There are great tools on the market doing what we need — like Fabric Answers and Google Analytics for Firebase. Both provide dedicated analytics storage for tech-specific needs. What do we put there?
- Memory usage. On mobile it makes sense to track consumed heap percentage instead of absolute values since it might change from device to device. Spikes might help find unknown memory leaks.
- Threads count. Absolute values are fine since it shouldn’t change from device to device. Spikes might help find unusual resources utilization.
- Deserialization and network errors rate, external component versions (like Google Play Services), supported ABIs — everything useful goes there as well.
Such characteristics help to see a bigger picture and make argumented decisions.
Logging
For reasons unknown a lot of developers neglect logs. Do they match a category of archaic tech? No idea. Well-structured logs are far more powerful than analytics. The key to power is changing the logging mindset. Think about logs not as a wall of text (OH HAI Android Logs) but as a database.
Let’s imagine that we got a nasty crash. Having a stacktrace is helpful
but in non-obvious situations it is not trivial
to understand what went wrong. It is great to have logs in this scenario.
Having them as a plain text is not so great. What do we do if we want
to take a range from one date to another? Or take a look at all HTTP requests
made from a device this month? Or analyze how often we get 500
HTTP errors
from a specific endpoint?
Enter the ELK (Elastic) Stack. Extremely popular in the backend world it is not so well-known in the mobile one. I’m gonna skip the general introduction — there is literally an infinity of guides.
The idea from the client perspective is simple.

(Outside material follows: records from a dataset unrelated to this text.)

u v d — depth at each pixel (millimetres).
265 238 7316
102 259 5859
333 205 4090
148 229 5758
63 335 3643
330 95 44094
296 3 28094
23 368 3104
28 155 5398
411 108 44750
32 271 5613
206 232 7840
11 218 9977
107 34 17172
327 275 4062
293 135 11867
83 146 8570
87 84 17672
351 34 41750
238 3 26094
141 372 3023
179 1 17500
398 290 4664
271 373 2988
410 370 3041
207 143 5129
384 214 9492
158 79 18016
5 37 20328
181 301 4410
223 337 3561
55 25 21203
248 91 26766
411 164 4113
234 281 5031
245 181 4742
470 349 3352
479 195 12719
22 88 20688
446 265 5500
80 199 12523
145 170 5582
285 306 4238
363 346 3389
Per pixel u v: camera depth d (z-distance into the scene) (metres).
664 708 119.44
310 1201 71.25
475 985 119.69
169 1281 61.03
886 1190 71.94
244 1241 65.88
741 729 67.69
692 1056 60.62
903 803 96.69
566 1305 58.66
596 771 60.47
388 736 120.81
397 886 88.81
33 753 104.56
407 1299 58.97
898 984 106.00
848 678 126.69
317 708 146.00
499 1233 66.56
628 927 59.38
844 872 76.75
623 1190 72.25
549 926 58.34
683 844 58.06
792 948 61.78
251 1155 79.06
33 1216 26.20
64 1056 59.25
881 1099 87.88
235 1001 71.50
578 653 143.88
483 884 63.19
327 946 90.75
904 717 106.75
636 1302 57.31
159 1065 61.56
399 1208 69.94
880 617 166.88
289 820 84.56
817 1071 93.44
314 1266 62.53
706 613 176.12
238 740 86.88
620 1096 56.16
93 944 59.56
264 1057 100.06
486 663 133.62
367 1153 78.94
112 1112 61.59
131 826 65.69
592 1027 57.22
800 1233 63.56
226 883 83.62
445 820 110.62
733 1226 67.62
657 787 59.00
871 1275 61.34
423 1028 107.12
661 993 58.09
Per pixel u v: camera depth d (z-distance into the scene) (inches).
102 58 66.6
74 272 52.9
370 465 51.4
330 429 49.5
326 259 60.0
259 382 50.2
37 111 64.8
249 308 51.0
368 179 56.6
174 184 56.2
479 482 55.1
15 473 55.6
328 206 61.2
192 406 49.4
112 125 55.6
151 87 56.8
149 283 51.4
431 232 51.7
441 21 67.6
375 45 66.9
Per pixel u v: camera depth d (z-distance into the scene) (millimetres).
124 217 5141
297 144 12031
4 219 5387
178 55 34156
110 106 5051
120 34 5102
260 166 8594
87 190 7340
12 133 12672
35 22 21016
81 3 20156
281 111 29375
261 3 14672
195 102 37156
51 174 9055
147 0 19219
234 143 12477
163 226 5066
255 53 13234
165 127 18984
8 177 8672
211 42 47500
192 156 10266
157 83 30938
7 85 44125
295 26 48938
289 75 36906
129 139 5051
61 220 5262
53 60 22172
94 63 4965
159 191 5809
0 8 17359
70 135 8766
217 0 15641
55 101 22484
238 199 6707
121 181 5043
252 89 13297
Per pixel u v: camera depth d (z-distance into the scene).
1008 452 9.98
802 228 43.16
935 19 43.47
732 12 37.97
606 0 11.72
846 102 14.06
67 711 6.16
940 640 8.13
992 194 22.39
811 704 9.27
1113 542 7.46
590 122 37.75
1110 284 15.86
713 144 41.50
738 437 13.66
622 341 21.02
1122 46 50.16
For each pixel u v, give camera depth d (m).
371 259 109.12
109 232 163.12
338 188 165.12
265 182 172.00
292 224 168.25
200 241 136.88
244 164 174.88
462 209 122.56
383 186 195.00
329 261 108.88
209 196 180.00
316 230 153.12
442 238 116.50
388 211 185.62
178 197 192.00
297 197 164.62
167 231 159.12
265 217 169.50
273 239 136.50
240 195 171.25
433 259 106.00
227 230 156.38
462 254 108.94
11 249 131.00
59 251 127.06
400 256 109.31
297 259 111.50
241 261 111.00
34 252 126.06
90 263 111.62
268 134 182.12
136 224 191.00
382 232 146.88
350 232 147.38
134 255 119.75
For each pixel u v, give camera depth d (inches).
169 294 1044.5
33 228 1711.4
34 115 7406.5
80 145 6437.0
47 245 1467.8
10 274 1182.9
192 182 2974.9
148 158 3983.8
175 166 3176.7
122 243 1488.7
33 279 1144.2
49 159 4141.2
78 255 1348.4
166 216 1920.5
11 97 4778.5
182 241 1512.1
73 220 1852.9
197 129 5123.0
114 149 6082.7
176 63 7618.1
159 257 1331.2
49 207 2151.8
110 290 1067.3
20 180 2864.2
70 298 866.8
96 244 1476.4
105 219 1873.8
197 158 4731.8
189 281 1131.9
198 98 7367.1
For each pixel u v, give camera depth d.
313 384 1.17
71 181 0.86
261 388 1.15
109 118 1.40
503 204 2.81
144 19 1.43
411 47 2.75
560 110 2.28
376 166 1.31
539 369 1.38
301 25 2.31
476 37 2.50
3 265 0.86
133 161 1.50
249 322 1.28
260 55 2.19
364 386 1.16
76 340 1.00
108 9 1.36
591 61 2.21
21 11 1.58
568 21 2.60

Instead of logging plain text we are gonna log… JSON!
/v1/books returned 500
becomes
{
"application_version": "1.0.2",
"os_version": "7.1.1",
"thread": "main",
"http_path": "/v1/books",
"http_request_id": "87814f00-e3a4-41a6-ba21-174f2476bc75",
"http_request_duration": 42,
"http_response_code": 500
}
An enumeration of such elements is put into a file, files get batch-processed and sent to the backend where they are processed by the ELK stack. Then, using Kibana as a frontend and Lucene as a query language we can make all sorts of analysis.
-
Responses to
/v1/books
returned500
across all users.http_path:"/v1/books" AND http_response_code:500
-
Requests to
/v1/books
made from the main thread.http_path:"/v1/books" AND thread:"main"
-
Requests to
/v1/books
which took from 3 to 5 seconds.http_path:"/v1/books" AND http_request_duration:[3 to 5]
Those are basic examples, the possibilities are almost endless. Even better — it is possible to make custom graphs using Kibana or even create monitoring dashboards with Grafana.
This kind of approach to the logging process can save a lot of time spent on investigation and analysis. Not gonna lie — it feels great to use such powerful instruments.
Feature Flags, Alerts, Non-Fatals…
There are a lot of practices for managing production environments. The idea should stay the same — there is no end to testing. Like it or not — things will go south. It is always better to have tools to understand why did it happen.